• _ACTIVITY_
Go through the records, and copy each line in which the string "left" is present.

• _Saved data entries_
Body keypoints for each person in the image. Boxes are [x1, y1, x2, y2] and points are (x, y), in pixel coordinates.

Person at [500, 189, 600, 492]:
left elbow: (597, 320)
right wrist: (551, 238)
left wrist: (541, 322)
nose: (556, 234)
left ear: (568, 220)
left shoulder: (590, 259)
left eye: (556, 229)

• _EXPECTED ANSWER_
left elbow: (597, 320)
left wrist: (541, 322)
left ear: (568, 220)
left shoulder: (590, 259)
left eye: (556, 229)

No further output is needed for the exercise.